[Saved entries]

........

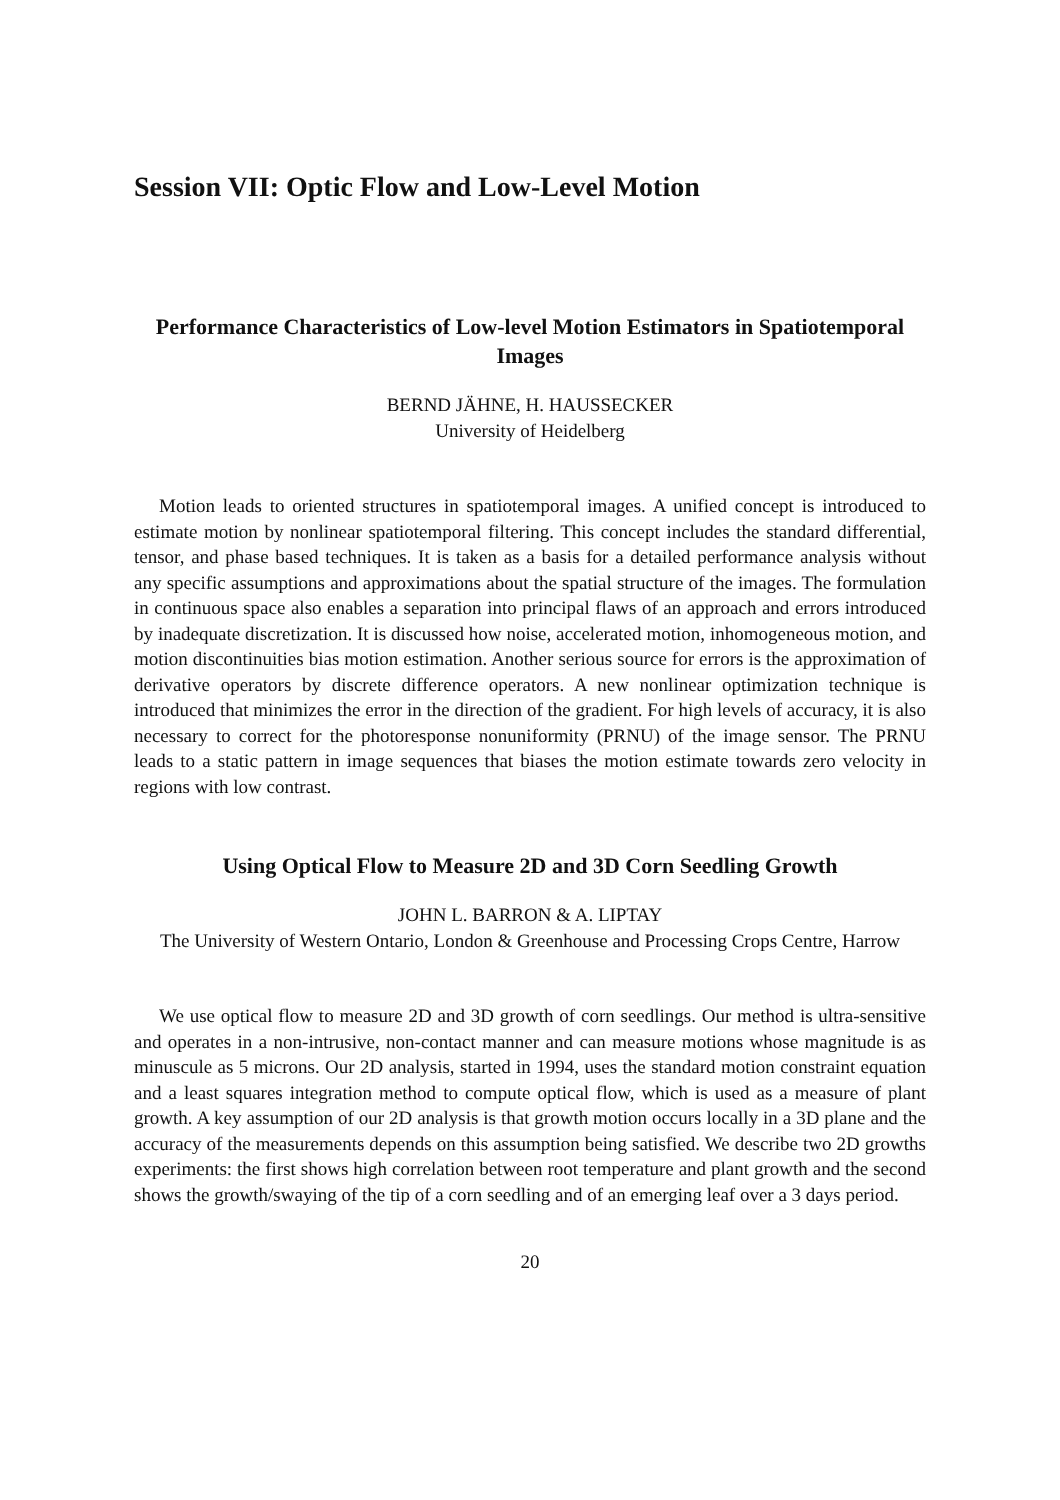Session VII: Optic Flow and Low-Level Motion
Performance Characteristics of Low-level Motion Estimators in Spatiotemporal Images
BERND JÄHNE, H. HAUSSECKER
University of Heidelberg
Motion leads to oriented structures in spatiotemporal images. A unified concept is introduced to estimate motion by nonlinear spatiotemporal filtering. This concept includes the standard differential, tensor, and phase based techniques. It is taken as a basis for a detailed performance analysis without any specific assumptions and approximations about the spatial structure of the images. The formulation in continuous space also enables a separation into principal flaws of an approach and errors introduced by inadequate discretization. It is discussed how noise, accelerated motion, inhomogeneous motion, and motion discontinuities bias motion estimation. Another serious source for errors is the approximation of derivative operators by discrete difference operators. A new nonlinear optimization technique is introduced that minimizes the error in the direction of the gradient. For high levels of accuracy, it is also necessary to correct for the photoresponse nonuniformity (PRNU) of the image sensor. The PRNU leads to a static pattern in image sequences that biases the motion estimate towards zero velocity in regions with low contrast.
Using Optical Flow to Measure 2D and 3D Corn Seedling Growth
JOHN L. BARRON & A. LIPTAY
The University of Western Ontario, London & Greenhouse and Processing Crops Centre, Harrow
We use optical flow to measure 2D and 3D growth of corn seedlings. Our method is ultra-sensitive and operates in a non-intrusive, non-contact manner and can measure motions whose magnitude is as minuscule as 5 microns. Our 2D analysis, started in 1994, uses the standard motion constraint equation and a least squares integration method to compute optical flow, which is used as a measure of plant growth. A key assumption of our 2D analysis is that growth motion occurs locally in a 3D plane and the accuracy of the measurements depends on this assumption being satisfied. We describe two 2D growths experiments: the first shows high correlation between root temperature and plant growth and the second shows the growth/swaying of the tip of a corn seedling and of an emerging leaf over a 3 days period.
20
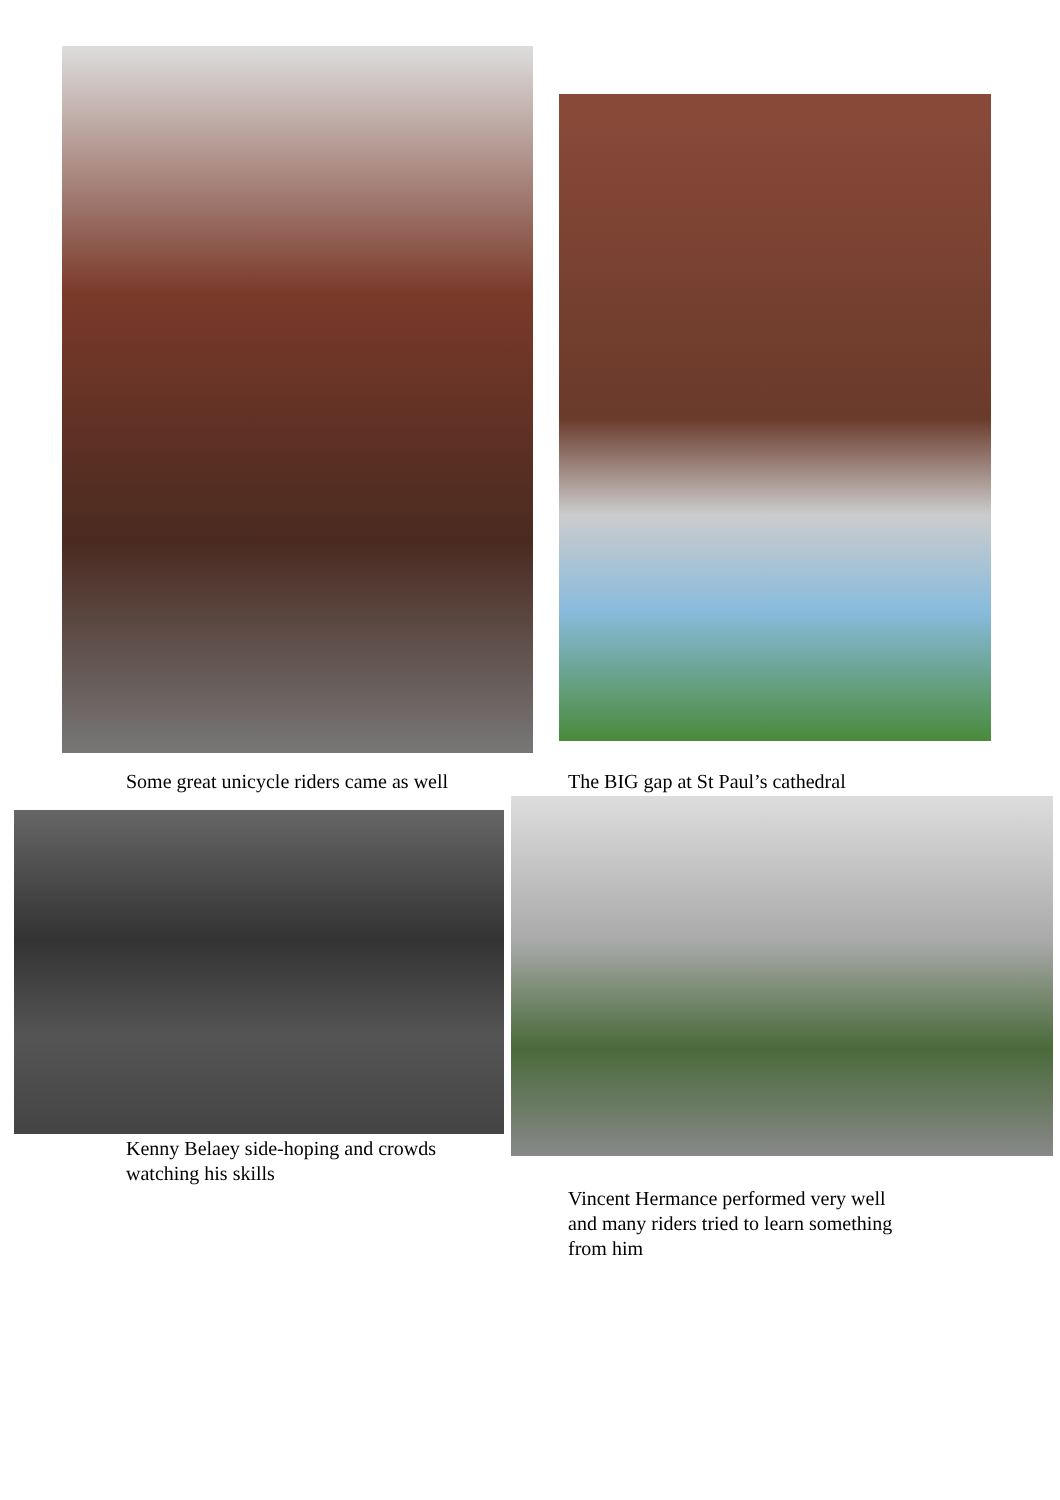Some great unicycle riders came as well
The BIG gap at St Paul’s cathedral
Kenny Belaey side-hoping and crowds
watching his skills
Vincent Hermance performed very well
and many riders tried to learn something
from him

........

Task goal: Wherever the word "analysis" occurs in the data, copy that whole line.

Task solution:
Motion leads to oriented structures in spatiotemporal images. A unified concept is introduced to estimate motion by nonlinear spatiotemporal filtering. This concept includes the standard differential, tensor, and phase based techniques. It is taken as a basis for a detailed performance analysis without any specific assumptions and approximations about the spatial structure of the images. The formulation in continuous space also enables a separation into principal flaws of an approach and errors introduced by inadequate discretization. It is discussed how noise, accelerated motion, inhomogeneous motion, and motion discontinuities bias motion estimation. Another serious source for errors is the approximation of derivative operators by discrete difference operators. A new nonlinear optimization technique is introduced that minimizes the error in the direction of the gradient. For high levels of accuracy, it is also necessary to correct for the photoresponse nonuniformity (PRNU) of the image sensor. The PRNU leads to a static pattern in image sequences that biases the motion estimate towards zero velocity in regions with low contrast.
We use optical flow to measure 2D and 3D growth of corn seedlings. Our method is ultra-sensitive and operates in a non-intrusive, non-contact manner and can measure motions whose magnitude is as minuscule as 5 microns. Our 2D analysis, started in 1994, uses the standard motion constraint equation and a least squares integration method to compute optical flow, which is used as a measure of plant growth. A key assumption of our 2D analysis is that growth motion occurs locally in a 3D plane and the accuracy of the measurements depends on this assumption being satisfied. We describe two 2D growths experiments: the first shows high correlation between root temperature and plant growth and the second shows the growth/swaying of the tip of a corn seedling and of an emerging leaf over a 3 days period.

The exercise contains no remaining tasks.